**To do**
The data below is to be transcribed word for word; pictures are to be excluded.
(Beginning of Material for this task)
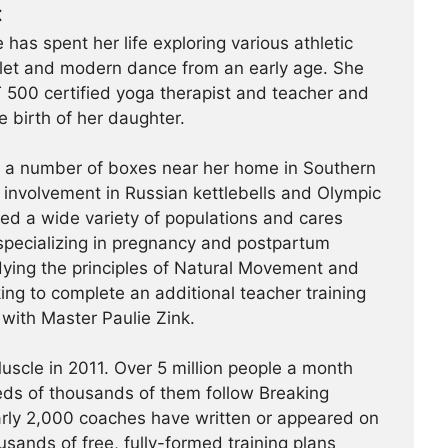
t
 has spent her life exploring various athletic
ballet and modern dance from an early age. She
500 certified yoga therapist and teacher and
e birth of her daughter.
t a number of boxes near her home in Southern
r involvement in Russian kettlebells and Olympic
hed a wide variety of populations and cares
specializing in pregnancy and postpartum
udying the principles of Natural Movement and
king to complete an additional teacher training
a with Master Paulie Zink.
scle in 2011. Over 5 million people a month
reds of thousands of them follow Breaking
arly 2,000 coaches have written or appeared on
usands of free, fully-formed training plans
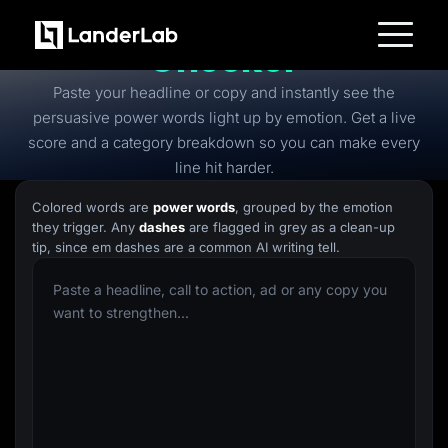
Free
Power Words
Checker
Platform
Paste your headline or copy and instantly see the
Landing Pages
Quiz Funnels
persuasive power words light up by emotion. Get a live
A/B Testing
score and a category breakdown so you can make every
Templates
Integrations
line hit harder.
Conversion Tools
Lead Management
Colored words are
power words
, grouped by the emotion
Page Importer
they trigger. Any
dashes
are flagged in grey as a clean-up
AI Assistant
tip, since em dashes are a common AI writing tell.
Collaboration
MCP Server
Solutions
Insurance
Home Services
Solar
Medicare
PPC Ads
Pay Per Call
Advertorials
Affiliates
Media Buyers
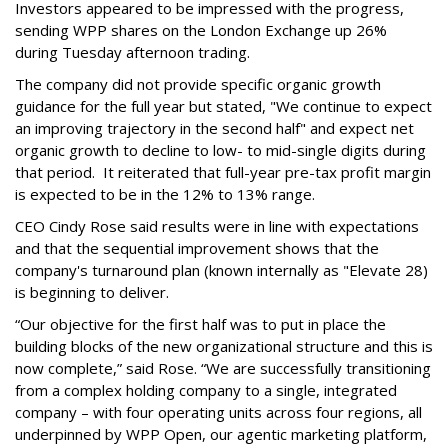
Investors appeared to be impressed with the progress,
sending WPP shares on the London Exchange up 26%
during Tuesday afternoon trading.
The company did not provide specific organic growth
guidance for the full year but stated, "We continue to expect
an improving trajectory in the second half" and expect net
organic growth to decline to low- to mid-single digits during
that period. It reiterated that full-year pre-tax profit margin
is expected to be in the 12% to 13% range.
CEO Cindy Rose said results were in line with expectations
and that the sequential improvement shows that the
company's turnaround plan (known internally as "Elevate 28)
is beginning to deliver.
“Our objective for the first half was to put in place the
building blocks of the new organizational structure and this is
now complete,” said Rose. “We are successfully transitioning
from a complex holding company to a single, integrated
company – with four operating units across four regions, all
underpinned by WPP Open, our agentic marketing platform,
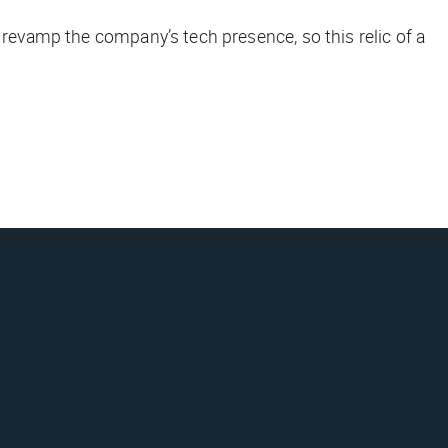
 revamp the company’s tech presence, so this relic of a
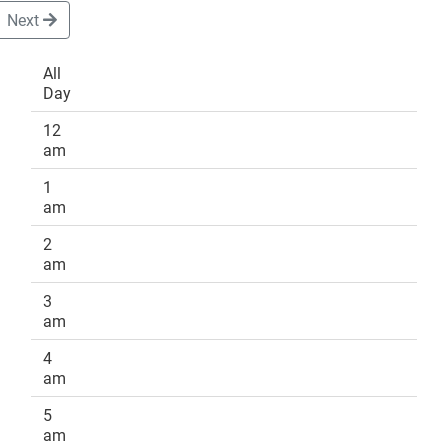
Next
All
Day
DONATE
12
am
1
am
2
am
3
am
4
am
5
am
(End of Material for this task)
**Result of this task**
t
 has spent her life exploring various athletic
ballet and modern dance from an early age. She
500 certified yoga therapist and teacher and
e birth of her daughter.
t a number of boxes near her home in Southern
r involvement in Russian kettlebells and Olympic
hed a wide variety of populations and cares
specializing in pregnancy and postpartum
udying the principles of Natural Movement and
king to complete an additional teacher training
a with Master Paulie Zink.
scle in 2011. Over 5 million people a month
reds of thousands of them follow Breaking
arly 2,000 coaches have written or appeared on
usands of free, fully-formed training plans
Free
Power Words
Checker
Platform
Paste your headline or copy and instantly see the
Landing Pages
Quiz Funnels
persuasive power words light up by emotion. Get a live
A/B Testing
score and a category breakdown so you can make every
Templates
Integrations
line hit harder.
Conversion Tools
Lead Management
Colored words are
power words
, grouped by the emotion
Page Importer
they trigger. Any
dashes
are flagged in grey as a clean-up
AI Assistant
tip, since em dashes are a common AI writing tell.
Collaboration
MCP Server
Solutions
Insurance
Home Services
Solar
Medicare
PPC Ads
Pay Per Call
Advertorials
Affiliates
Media Buyers
Investors appeared to be impressed with the progress,
sending WPP shares on the London Exchange up 26%
during Tuesday afternoon trading.
The company did not provide specific organic growth
guidance for the full year but stated, "We continue to expect
an improving trajectory in the second half" and expect net
organic growth to decline to low- to mid-single digits during
that period. It reiterated that full-year pre-tax profit margin
is expected to be in the 12% to 13% range.
CEO Cindy Rose said results were in line with expectations
and that the sequential improvement shows that the
company's turnaround plan (known internally as "Elevate 28)
is beginning to deliver.
“Our objective for the first half was to put in place the
building blocks of the new organizational structure and this is
now complete,” said Rose. “We are successfully transitioning
from a complex holding company to a single, integrated
company – with four operating units across four regions, all
underpinned by WPP Open, our agentic marketing platform,
 revamp the company’s tech presence, so this relic of a
Next
All
Day
DONATE
12
am
1
am
2
am
3
am
4
am
5
am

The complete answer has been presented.